Each line below with the string "estimate" should be copied.

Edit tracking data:
**********

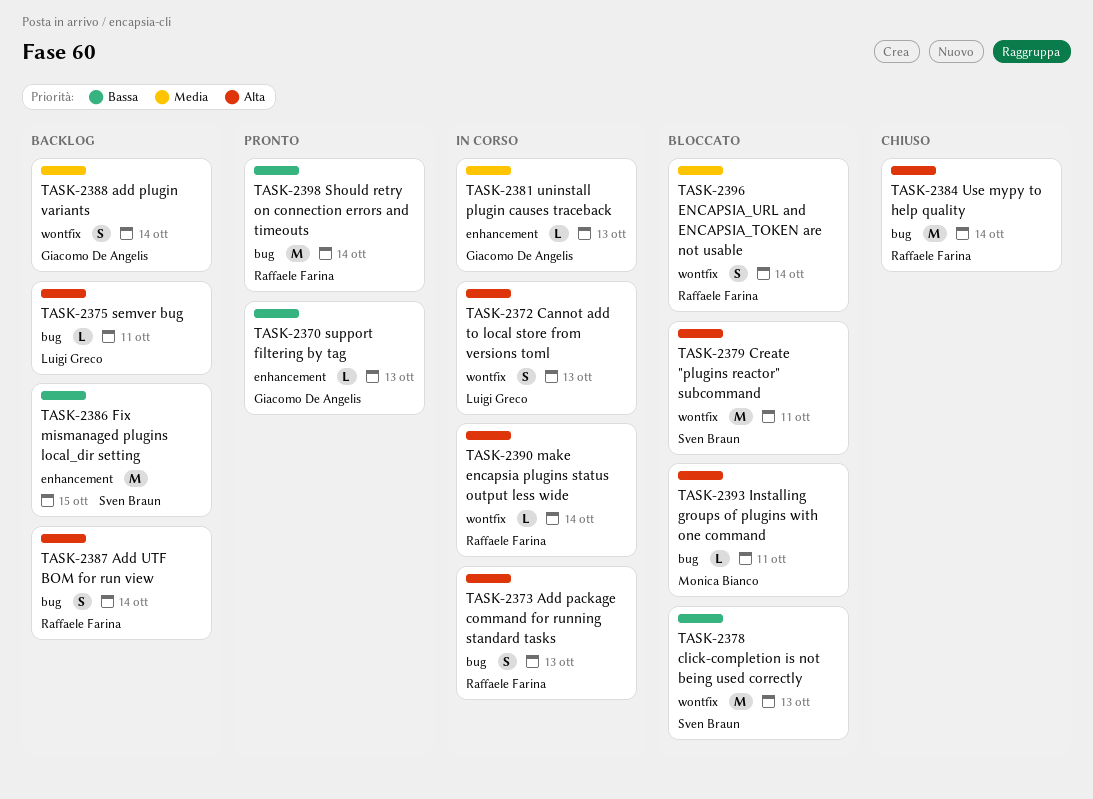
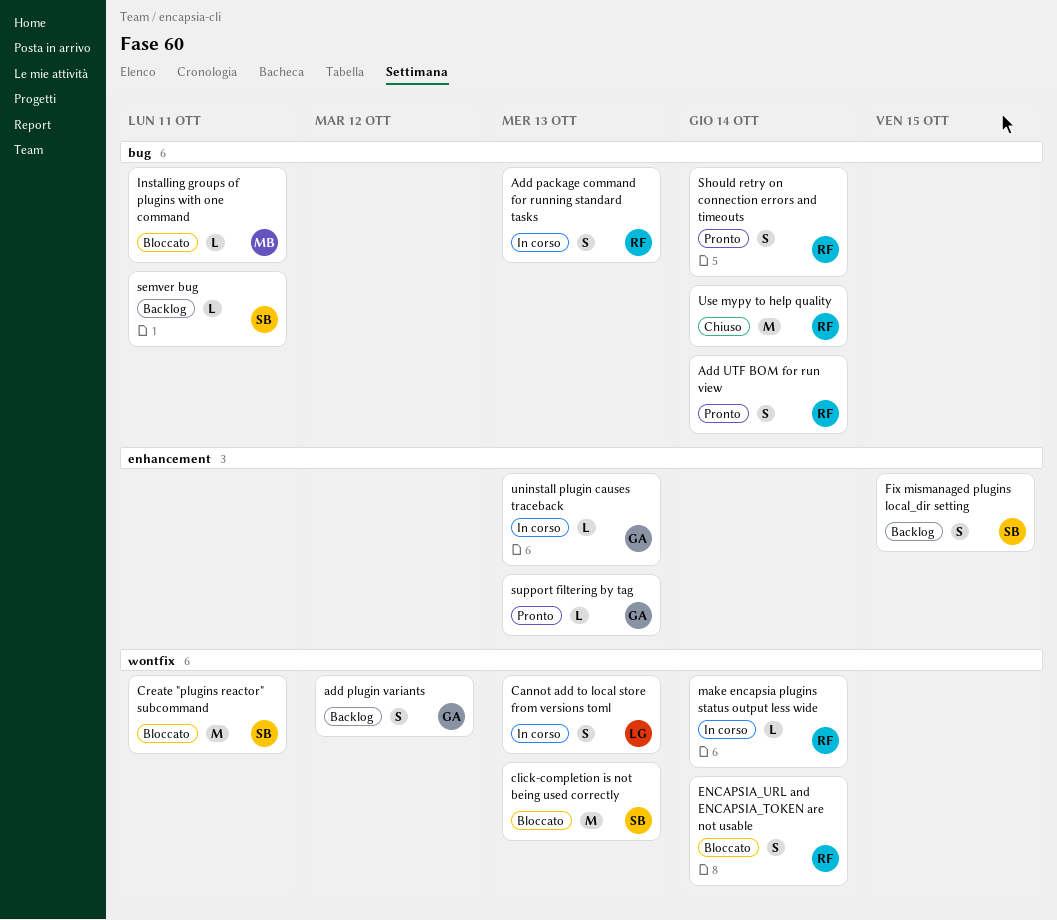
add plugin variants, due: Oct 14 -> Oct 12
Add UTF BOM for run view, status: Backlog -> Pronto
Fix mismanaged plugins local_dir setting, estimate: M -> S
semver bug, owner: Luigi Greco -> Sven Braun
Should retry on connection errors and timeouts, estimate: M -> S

**********

Output:
Fix mismanaged plugins local_dir setting, estimate: M -> S
Should retry on connection errors and timeouts, estimate: M -> S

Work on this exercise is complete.